Hi, I have an 8 month old vizsla and he’s great. I’ve known about most vizslas eating raw food but we just found it more convenient to give him dry kibble. We buy high quality food but we were thinking about switching it as I know raw has more nutrients but I’m not sure if it is not too late to start raw food at his age. Please if anyone has any tips that would be great


----------



## InTheNet (Jun 1, 2016)

Not to late.

Start adding raw to kibble 25% raw /75% kibble for 4-5-6 day then go to 50/50 for a few days then 75/25 for a few more days then !00% raw,

We switched our male at about a year due to tummy issues.

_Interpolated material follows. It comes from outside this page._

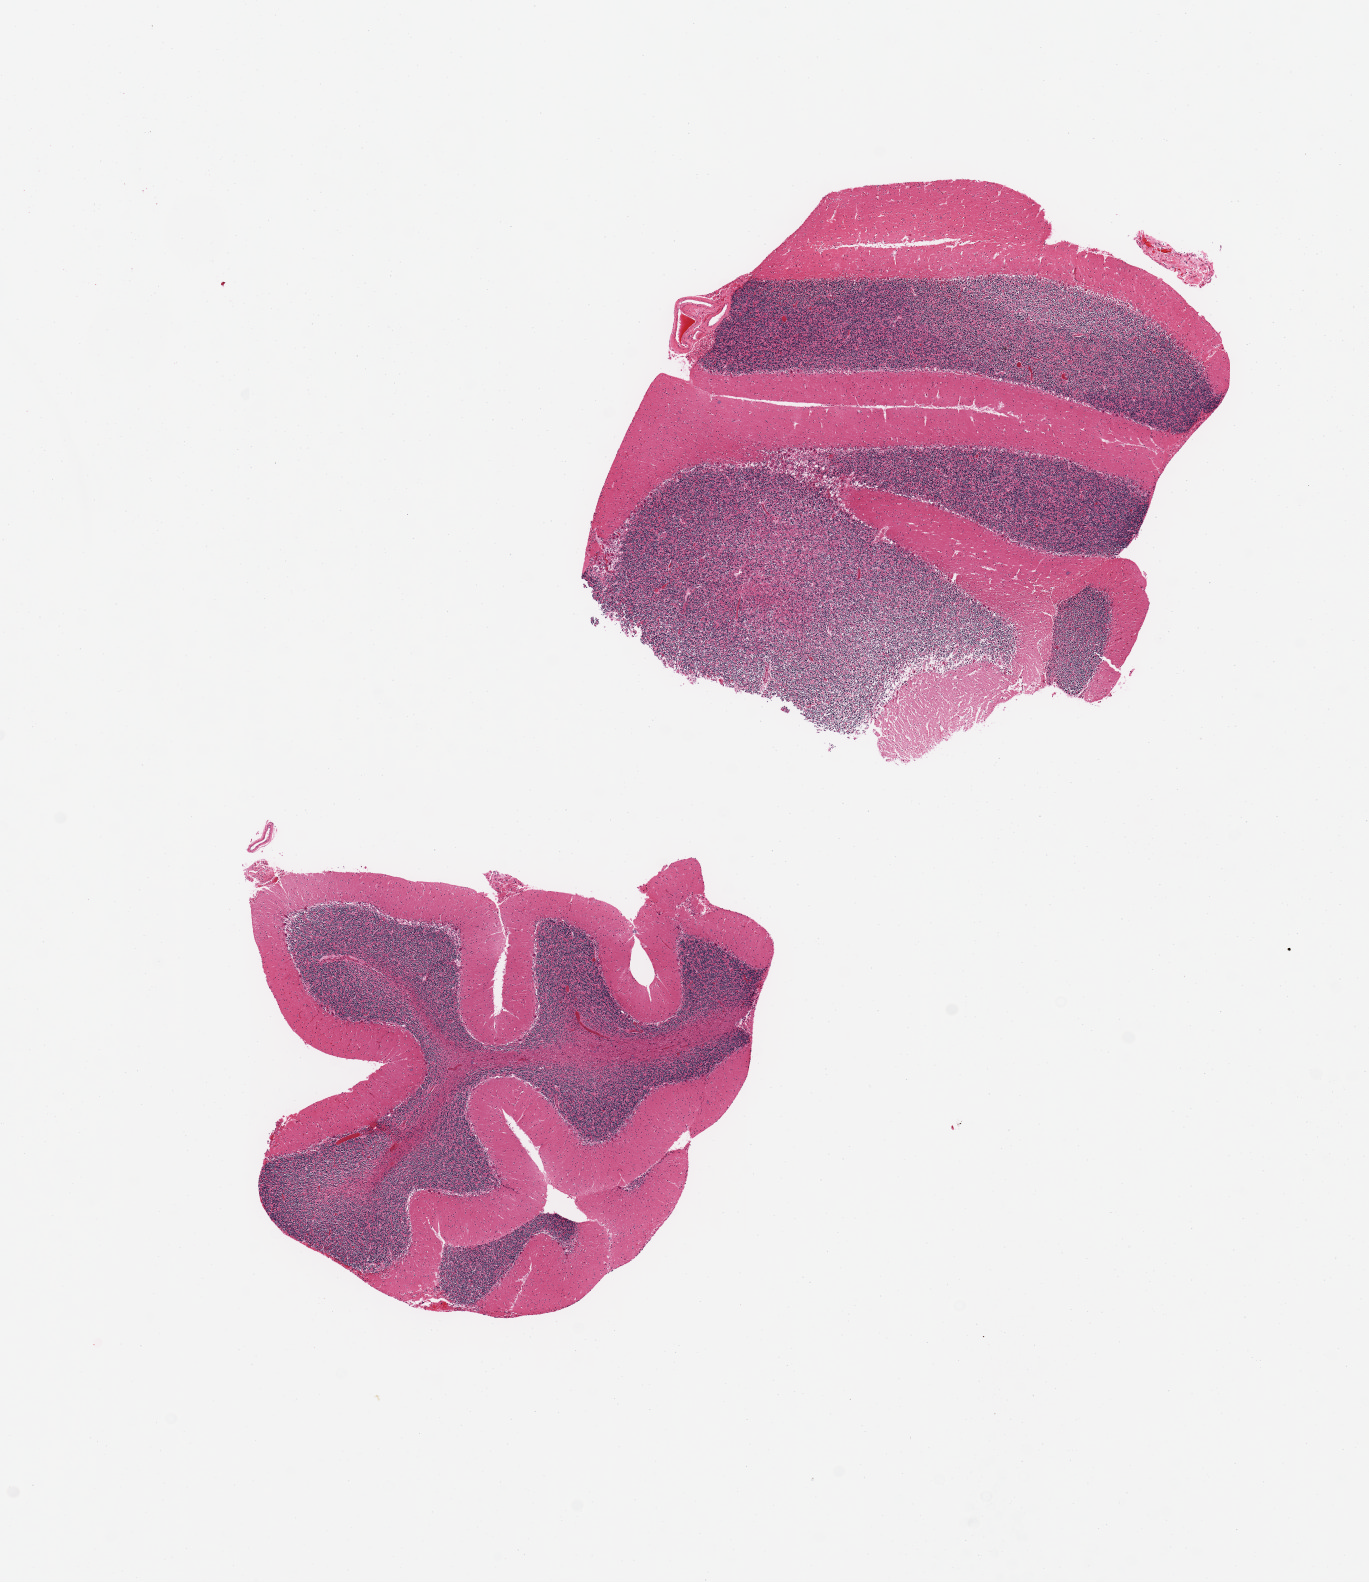
Digitized haematoxylin and eosin-stained section, low-resolution overview of the scanned area, about 10.8 x 12.5 mm. PAXgene-fixed paraffin-embedded (PFPE) section. Target tissue: cerebellum. Tissue donor sample.
Review note (as recorded): 2 pieces 4.2 mm.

It took a while for him to like it but ended up loving it.
He did not like it fully defrosted(mushy) he liked it best partially frozen.


----------



## Gabica (Jan 20, 2018)

I switched from very high quality kindle last year when one was 2 and the other one 4 years old. Similar transition as mentioned above except I make it fully mushy for them instead of keeping it frozen. They love it!


----------



## lucy2005 (Oct 16, 2020)

InTheNet said:


> Not to late.
> 
> Start adding raw to kibble 25% raw /75% kibble for 4-5-6 day then go to 50/50 for a few days then 75/25 for a few more days then !00% raw,
> 
> ...


Thank you so much, I was worried that it would be too late to switch.


----------



## lucy2005 (Oct 16, 2020)

Gabica said:


> I switched from very high quality kindle last year when one was 2 and the other one 4 years old. Similar transition as mentioned above except I make it fully mushy for them instead of keeping it frozen. They love it!


Thank you ❤


----------